Task:
Format the listing below as a Markdown table with the columns Row and Line, one numbered row per line, from the first line of the listing through the line that contains "32: (417, 89)". Skip blank lines and leave the pictures out of the table.

Provided records:
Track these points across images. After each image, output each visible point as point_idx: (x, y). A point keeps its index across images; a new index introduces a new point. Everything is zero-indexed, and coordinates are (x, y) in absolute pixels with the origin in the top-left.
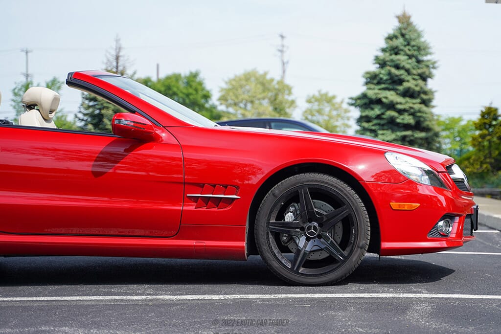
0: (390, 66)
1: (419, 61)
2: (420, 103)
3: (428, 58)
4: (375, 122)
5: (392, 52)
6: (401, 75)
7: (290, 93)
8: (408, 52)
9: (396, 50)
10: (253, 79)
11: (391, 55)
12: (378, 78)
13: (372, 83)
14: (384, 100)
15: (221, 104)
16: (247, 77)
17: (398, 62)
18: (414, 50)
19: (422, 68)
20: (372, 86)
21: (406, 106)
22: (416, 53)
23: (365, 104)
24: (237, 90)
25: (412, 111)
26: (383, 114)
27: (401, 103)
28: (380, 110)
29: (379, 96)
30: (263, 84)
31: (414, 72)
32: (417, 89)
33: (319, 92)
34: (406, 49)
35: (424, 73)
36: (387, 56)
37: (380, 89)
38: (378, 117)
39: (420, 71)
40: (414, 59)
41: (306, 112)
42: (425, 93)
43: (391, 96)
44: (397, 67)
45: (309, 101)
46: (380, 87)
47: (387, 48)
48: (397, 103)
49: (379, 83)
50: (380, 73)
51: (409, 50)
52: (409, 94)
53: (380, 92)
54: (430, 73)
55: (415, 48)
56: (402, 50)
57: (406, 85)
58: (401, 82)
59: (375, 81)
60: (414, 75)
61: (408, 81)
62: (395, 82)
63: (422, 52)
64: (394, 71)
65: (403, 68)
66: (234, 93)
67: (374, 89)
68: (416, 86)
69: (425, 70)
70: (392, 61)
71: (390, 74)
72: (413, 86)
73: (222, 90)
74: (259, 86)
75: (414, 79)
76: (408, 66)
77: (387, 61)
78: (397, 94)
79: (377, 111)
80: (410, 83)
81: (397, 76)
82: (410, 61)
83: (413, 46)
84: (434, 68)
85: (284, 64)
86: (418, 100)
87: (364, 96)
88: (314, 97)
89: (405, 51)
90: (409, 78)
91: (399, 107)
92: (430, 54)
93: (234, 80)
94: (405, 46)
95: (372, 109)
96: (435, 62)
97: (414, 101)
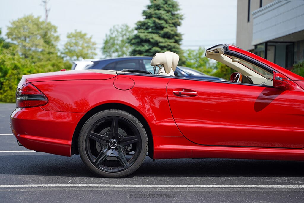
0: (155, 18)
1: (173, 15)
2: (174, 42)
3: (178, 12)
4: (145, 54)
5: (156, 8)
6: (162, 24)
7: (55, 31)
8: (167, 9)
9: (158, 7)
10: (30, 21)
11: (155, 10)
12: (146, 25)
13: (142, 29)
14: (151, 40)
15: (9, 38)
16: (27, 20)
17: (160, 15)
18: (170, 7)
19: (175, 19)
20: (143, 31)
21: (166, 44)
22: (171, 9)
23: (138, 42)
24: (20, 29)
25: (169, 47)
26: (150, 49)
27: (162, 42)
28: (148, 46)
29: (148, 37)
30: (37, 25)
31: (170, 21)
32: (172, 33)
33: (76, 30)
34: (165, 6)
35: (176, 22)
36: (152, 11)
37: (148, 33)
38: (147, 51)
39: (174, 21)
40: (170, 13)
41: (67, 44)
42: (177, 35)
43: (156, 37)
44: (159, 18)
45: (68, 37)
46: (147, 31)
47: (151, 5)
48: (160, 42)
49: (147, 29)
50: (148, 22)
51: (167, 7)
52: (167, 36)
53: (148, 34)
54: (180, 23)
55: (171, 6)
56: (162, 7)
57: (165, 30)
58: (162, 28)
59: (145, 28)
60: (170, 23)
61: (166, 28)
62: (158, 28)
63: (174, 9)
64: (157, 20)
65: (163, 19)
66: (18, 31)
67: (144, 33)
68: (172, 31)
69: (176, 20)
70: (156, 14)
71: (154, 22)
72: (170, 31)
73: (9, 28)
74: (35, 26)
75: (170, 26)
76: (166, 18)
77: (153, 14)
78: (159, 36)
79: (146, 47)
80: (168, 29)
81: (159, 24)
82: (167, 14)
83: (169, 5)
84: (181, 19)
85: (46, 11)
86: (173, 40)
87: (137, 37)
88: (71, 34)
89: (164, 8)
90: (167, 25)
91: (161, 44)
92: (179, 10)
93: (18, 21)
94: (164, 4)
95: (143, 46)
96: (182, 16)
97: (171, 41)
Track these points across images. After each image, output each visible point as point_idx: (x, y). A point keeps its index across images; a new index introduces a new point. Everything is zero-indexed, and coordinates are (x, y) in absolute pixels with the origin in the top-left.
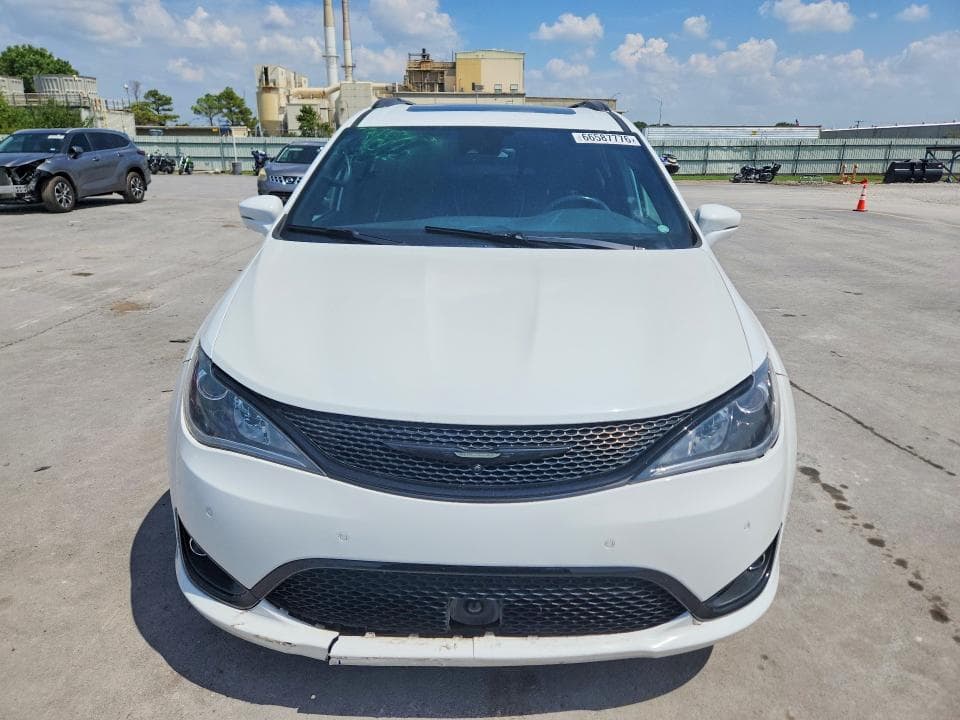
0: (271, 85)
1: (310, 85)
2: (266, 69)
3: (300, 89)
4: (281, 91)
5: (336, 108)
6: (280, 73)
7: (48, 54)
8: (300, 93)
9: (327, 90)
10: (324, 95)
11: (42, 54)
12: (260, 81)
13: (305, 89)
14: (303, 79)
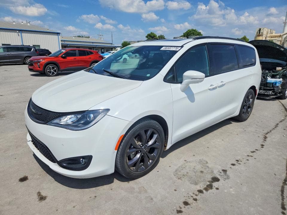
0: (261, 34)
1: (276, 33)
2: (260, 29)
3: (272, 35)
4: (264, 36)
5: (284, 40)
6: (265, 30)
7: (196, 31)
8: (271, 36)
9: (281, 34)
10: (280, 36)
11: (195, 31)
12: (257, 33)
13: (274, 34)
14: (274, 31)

Response to this task:
| Row | Line |
|---|---|
| 1 | Track these points across images. After each image, output each visible point as point_idx: (x, y). A point keeps its index across images; a new index introduces a new point. Everything is zero-indexed, and coordinates are (x, y) in absolute pixels with the origin in the top-left. |
| 2 | 0: (390, 66) |
| 3 | 1: (419, 61) |
| 4 | 2: (420, 103) |
| 5 | 3: (428, 58) |
| 6 | 4: (375, 122) |
| 7 | 5: (392, 52) |
| 8 | 6: (401, 75) |
| 9 | 7: (290, 93) |
| 10 | 8: (408, 52) |
| 11 | 9: (396, 50) |
| 12 | 10: (253, 79) |
| 13 | 11: (391, 55) |
| 14 | 12: (378, 78) |
| 15 | 13: (372, 83) |
| 16 | 14: (384, 100) |
| 17 | 15: (221, 104) |
| 18 | 16: (247, 77) |
| 19 | 17: (398, 62) |
| 20 | 18: (414, 50) |
| 21 | 19: (422, 68) |
| 22 | 20: (372, 86) |
| 23 | 21: (406, 106) |
| 24 | 22: (416, 53) |
| 25 | 23: (365, 104) |
| 26 | 24: (237, 90) |
| 27 | 25: (412, 111) |
| 28 | 26: (383, 114) |
| 29 | 27: (401, 103) |
| 30 | 28: (380, 110) |
| 31 | 29: (379, 96) |
| 32 | 30: (263, 84) |
| 33 | 31: (414, 72) |
| 34 | 32: (417, 89) |